Esto le dio la oportunidad de calmarse, en lugar de entrar apresuradamente y no poder explicar las cosas correctamente.
Había una tetera y tazas de té en el escritorio. Sedienta, Nan Feng se sirvió una taza de té. Después de beberlo, encontró este té particularmente fragante, no sabía de qué tipo era, pero sabía casi igual al que bebió en el cuartel general del líder de la pandilla Colmillo de Dragón.
Después de terminar la primera taza, se sirvió otra. Mientras echaba la cabeza hacia atrás, de repente notó una pintura medio oculta en el armario junto al escritorio de Ye Ge. La pintura estaba enrollada, presumiblemente guardada apresuradamente por Ye Ge cuando se fue.
Nan Feng recordó las dos pinturas que había hecho en la casa de Ye Ge. Ye Ge solo le había devuelto una, así que, ¿podría ser esta en la parte superior del armario la otra?

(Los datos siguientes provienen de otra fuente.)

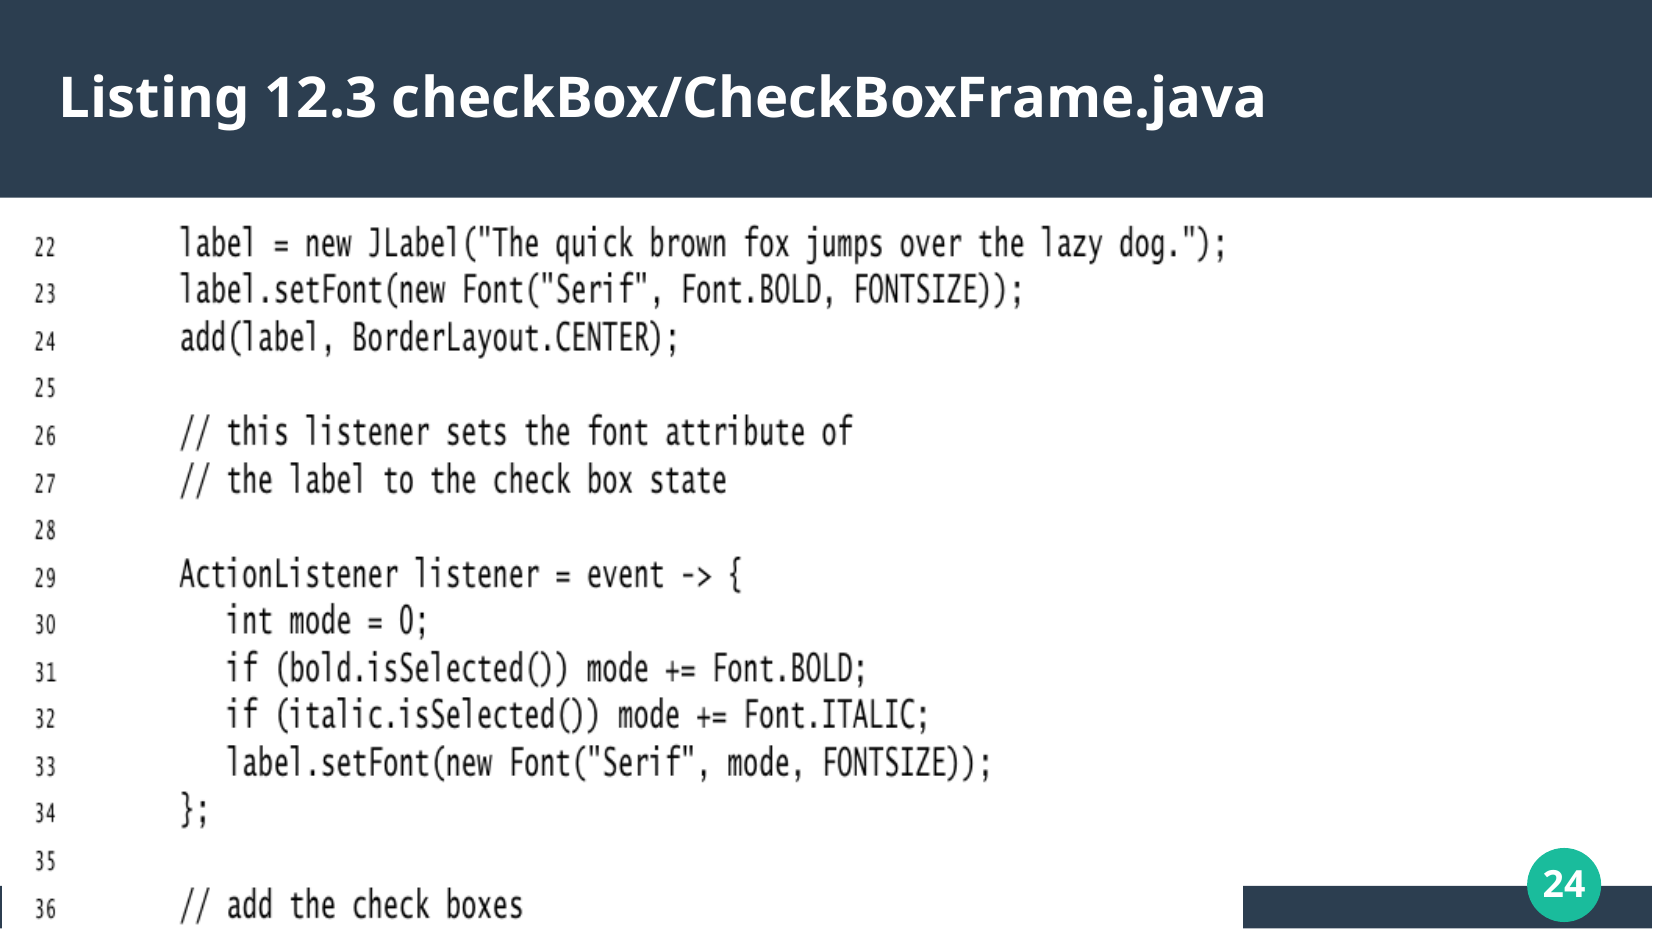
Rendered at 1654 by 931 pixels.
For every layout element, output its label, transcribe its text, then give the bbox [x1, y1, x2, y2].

picture [1, 199, 1243, 931]
title Listing 12.3 checkBox/CheckBoxFrame.java [59, 37, 1593, 154]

¿Debería bajarla y mirarla?
Pero Ye Ge no estaba allí. ¿Podía tocar sus cosas?
Debería estar bien, ¿verdad? Considerando lo lejos que habían llegado, su propio dinero estaba guardado aquí. ¿Qué importa mirar una de sus pinturas?
Además, es muy posible que esta pintura fuera hecha por él para ella.
Al parecer, había dos pequeñas voces en la cabeza de Nan Feng discutiendo: una decía que mirara, la otra se oponía.
Después de una lucha interna, Nan Feng todavía se subió a la silla para bajar la pintura.
Para mostrar respeto a Ye Ge, colocó cuidadosamente la pintura en el escritorio.
Algo no estaba bien, el papel parecía amarillento, probablemente no era una obra reciente, debía ser un trabajo antiguo.
El interés de Nan Feng aumentó instantáneamente. ¿Qué dibujaría Ye Ge?
A medida que la pintura se desenrollaba lentamente, la figura emergía suavemente ante los ojos de Nan Feng. Ella solo sintió que su respiración se entrecortaba un poco.
La pintura representaba a un joven, gallardo y decidido, montando un caballo alto y majestuoso. Aunque solo era un perfil, el contorno bien definido era memorable con solo una mirada.
No era un rostro cautivador que pareciera maliciosamente seductor, ni un rostro cincelado impecablemente hermoso, tampoco un aura helada proveniente de las profundidades del infierno. Era una especie de espíritu firme y decidido que hacía que todo lo demás pareciera opaco en contraste.
Un hombre lleno de vigor y dureza, pero sin carecer de ternura.
El hombre en la pintura era…
No había texto adicional en la pintura, solo una firma: Nini.
¿Nini?
Justo cuando Nan Feng estaba fascinada por la pintura, de repente la puerta se abrió desde afuera.
Nan Feng estaba tan absorta que se sobresaltó con el sonido de la puerta. Casi dejó caer la pintura en su mano debido a la sorpresa.